HIT Solar Cells

Cheaper Manufacturing for HIT Solar Cells

This is a guest post by Mathias Aarre Maehlum of  Energy Informative

Fraunhofer Institute for Surface Engineering and Thin Films IST in Braunschweig, Germany, has been working on making the manufacturing of HIT solar cells cheaper by engineering an improved coating process.

Hetorjunction with Intrinsic Thin layer (HIT) solar cells are currently one of the most promising new technologies in the PV industry. They have consistently shown high performance in laboratory conditions – in some cases up to 23% – significantly higher than the majority solar modules on today`s market.

Fraunhofer IST`s new way of producing HIT solar cells includes hot wires instead of the plasma-CDV process, which allows for cheaper mass production. The plasma-CDV process is dependent on large quantities of silane gas to function. Somewhere of 85-90% is lost through the process and becomes waste, which of course brings costs up.

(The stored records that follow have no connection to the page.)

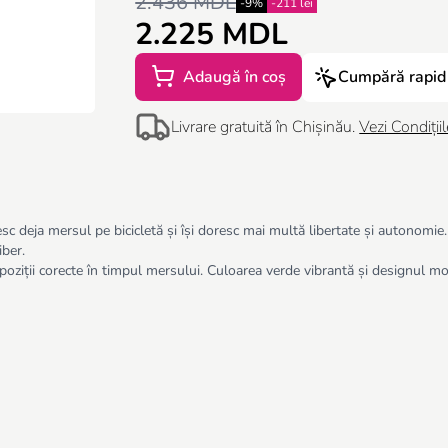
2.436 MDL
-9%
-211 lei
2.225 MDL
Adaugă în coș
Cumpără rapid
Livrare gratuită în Chișinău.
Vezi Condițiil
 deja mersul pe bicicletă și își doresc mai multă libertate și autonomie. C
iber.
ziții corecte în timpul mersului. Culoarea verde vibrantă și designul mode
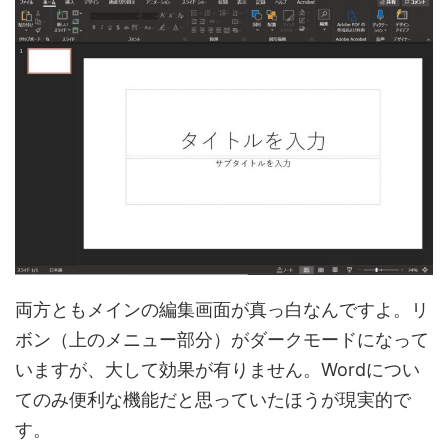
両方ともメインの編集画面が真っ白なんですよ。リ
ボン（上のメニュー部分）がダークモードになって
いますが、大して効果が有りません。Wordについ
てのみ便利な機能だと思っていたほうが現実的で
す。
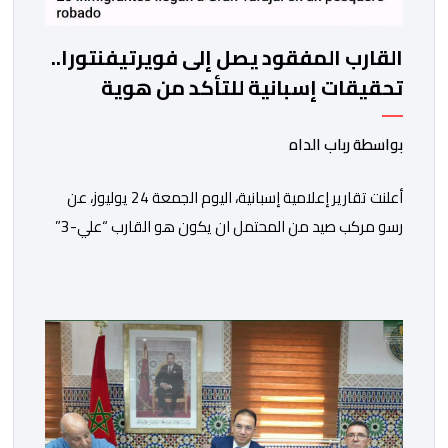
القارب المفقود يصل إلى فويرتيفنتورا..
تحقيقات إسبانية للتأكد من هوية
المركب المختفي من العيون
بواسطة رباب الداه
أعلنت تقارير إعلامية إسبانية، اليوم الجمعة 24 يوليوز، عن
رسو مركب صيد من المحتمل ان يكون هو القارب “علي-3”
في ميناء غران تاراخال بجزيرة فويرتيفنتورا، وذلك بعد مرور
ساعات على الإبلاغ عن فقدانه من ميناء العيون، وكان على
متنه ما يقارب 20 مهاجرا في وضعية غير قانونية.وحسب ما
أوردته وكالة “إيفي” الإسبانية للأنباء، نقلا عن […]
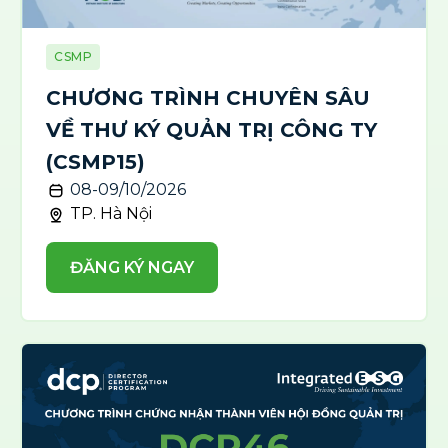
CSMP
CHƯƠNG TRÌNH CHUYÊN SÂU
VỀ THƯ KÝ QUẢN TRỊ CÔNG TY
(CSMP15)
08-09/10/2026
TP. Hà Nội
ĐĂNG KÝ NGAY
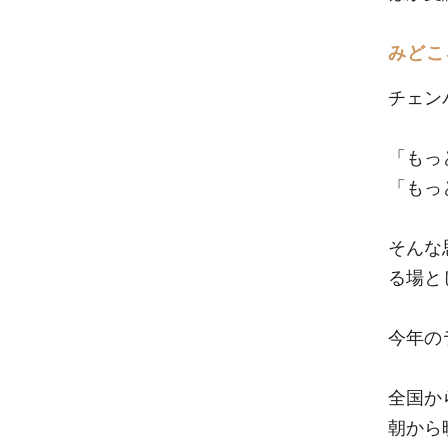
みどこ
チェン
「もっ
「もっ
そんな
る場と
今年の
全国か
朝から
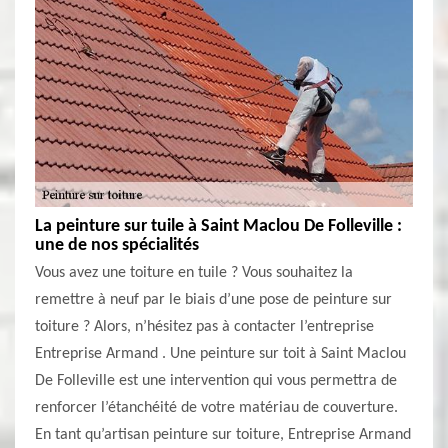
La peinture sur tuile à Saint Maclou De Folleville :
une de nos spécialités
Vous avez une toiture en tuile ? Vous souhaitez la
remettre à neuf par le biais d’une pose de peinture sur
toiture ? Alors, n’hésitez pas à contacter l’entreprise
Entreprise Armand . Une peinture sur toit à Saint Maclou
De Folleville est une intervention qui vous permettra de
renforcer l’étanchéité de votre matériau de couverture.
En tant qu’artisan peinture sur toiture, Entreprise Armand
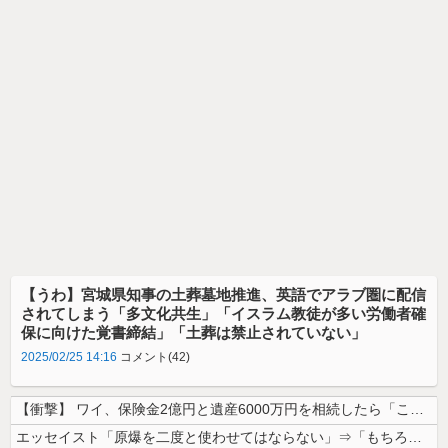
【うわ】宮城県知事の土葬墓地推進、英語でアラブ圏に配信
されてしまう「多文化共生」「イスラム教徒が多い労働者確
保に向けた覚書締結」「土葬は禁止されていない」
2025/02/25 14:16
コメント(42)
【衝撃】 ワイ、保険金2億円と遺産6000万円を相続したら「こう」なっ...
エッセイスト「原爆を二度と使わせてはならない」⇒「もちろん中国の核も非...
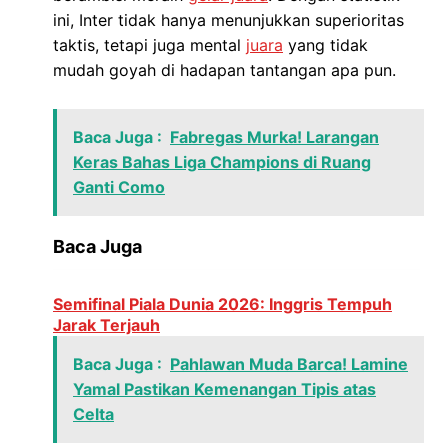
ini, Inter tidak hanya menunjukkan superioritas
taktis, tetapi juga mental
juara
yang tidak
mudah goyah di hadapan tantangan apa pun.
Baca Juga :
Fabregas Murka! Larangan
Keras Bahas Liga Champions di Ruang
Ganti Como
Baca Juga
Semifinal Piala Dunia 2026: Inggris Tempuh
Jarak Terjauh
Baca Juga :
Pahlawan Muda Barca! Lamine
Yamal Pastikan Kemenangan Tipis atas
Celta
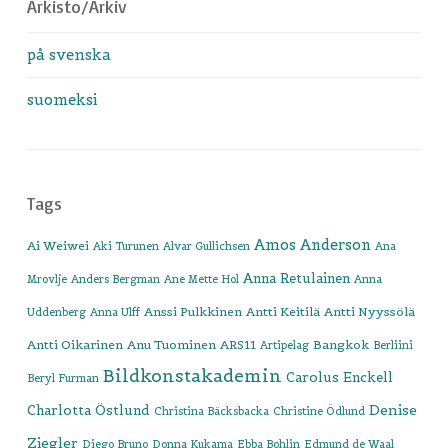
Arkisto/Arkiv
på svenska
suomeksi
Tags
Amos Anderson
Ai Weiwei
Aki Turunen
Alvar Gullichsen
Ana
Anna Retulainen
Mrovlje
Anders Bergman
Ane Mette Hol
Anna
Anssi Pulkkinen
Antti Keitilä
Antti Nyyssölä
Uddenberg
Anna Ulff
Antti Oikarinen
Anu Tuominen
ARS11
Bangkok
Artipelag
Berliini
Bildkonstakademin
Carolus Enckell
Beryl Furman
Denise
Charlotta Östlund
Christina Bäcksbacka
Christine Ödlund
Ziegler
Diego Bruno
Donna Kukama
Ebba Bohlin
Edmund de Waal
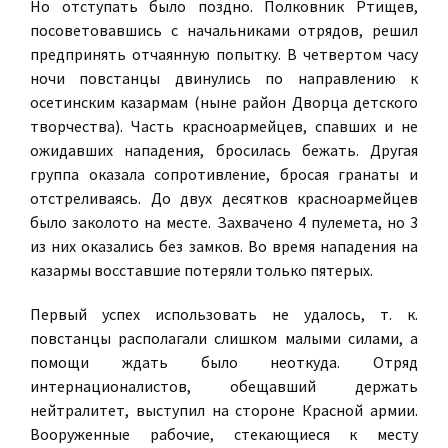
Но отступать было поздно. Полковник Ртищев,
посоветовавшись с начальниками отрядов, решил
предпринять отчаянную попытку. В четвертом часу
ночи повстанцы двинулись по направлению к
осетинским казармам (ныне район Дворца детского
творчества). Часть красноармейцев, спавших и не
ожидавших нападения, бросилась бежать. Другая
группа оказала сопротивление, бросая гранаты и
отстреливаясь. До двух десятков красноармейцев
было заколото на месте. Захвачено 4 пулемета, но 3
из них оказались без замков. Во время нападения на
казармы восставшие потеряли только пятерых.
Первый успех использовать не удалось, т. к.
повстанцы располагали слишком малыми силами, а
помощи ждать было неоткуда. Отряд
интернационалистов, обещавший держать
нейтралитет, выступил на стороне Красной армии.
Вооруженные рабочие, стекающиеся к месту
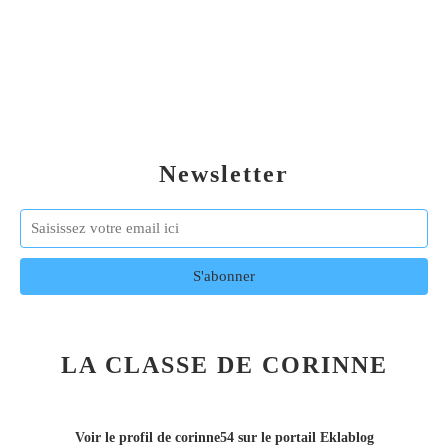
Newsletter
LA CLASSE DE CORINNE
Voir le profil de
corinne54
sur le portail Eklablog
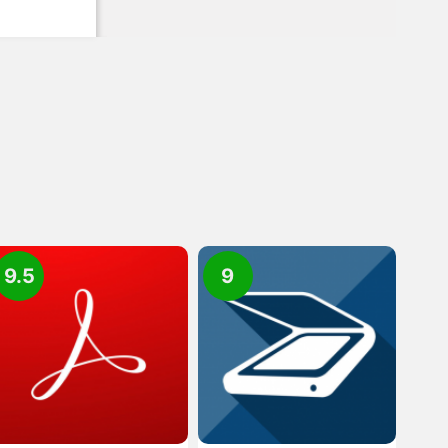
9.5
9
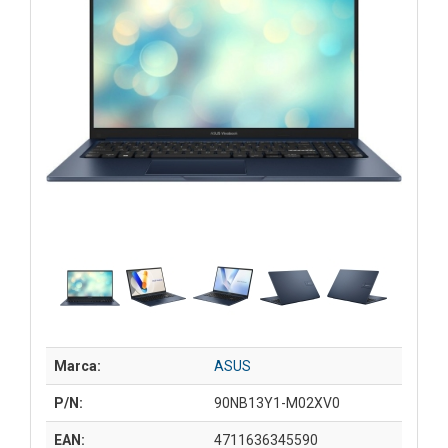
Marca:
ASUS
P/N:
90NB13Y1-M02XV0
EAN:
4711636345590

By using the hot wire method “we can use almost all of the silane gas, so we actually recover 85 to 90 percent of the costly gas. This reduces the overall manufacturing costs of the layers by over 50 percent. The price of the wire that we need for this process is negligible when compared to the price of the silane” states Dr. Lothar Schäfer, department head at Fraunhofer IST.

The generators that power the manufacturing system are also ten times less expensive in terms of energy consumption than those that power the plasma CDV-process.

Even though the technology seems to have significant advantages over convetional ways of producing solar cells, it is still nowhere near being released on the market. It will likely be another three to five years until Fraunhofer IST`s new technology will be used for large-scale manufacturing of solar panels.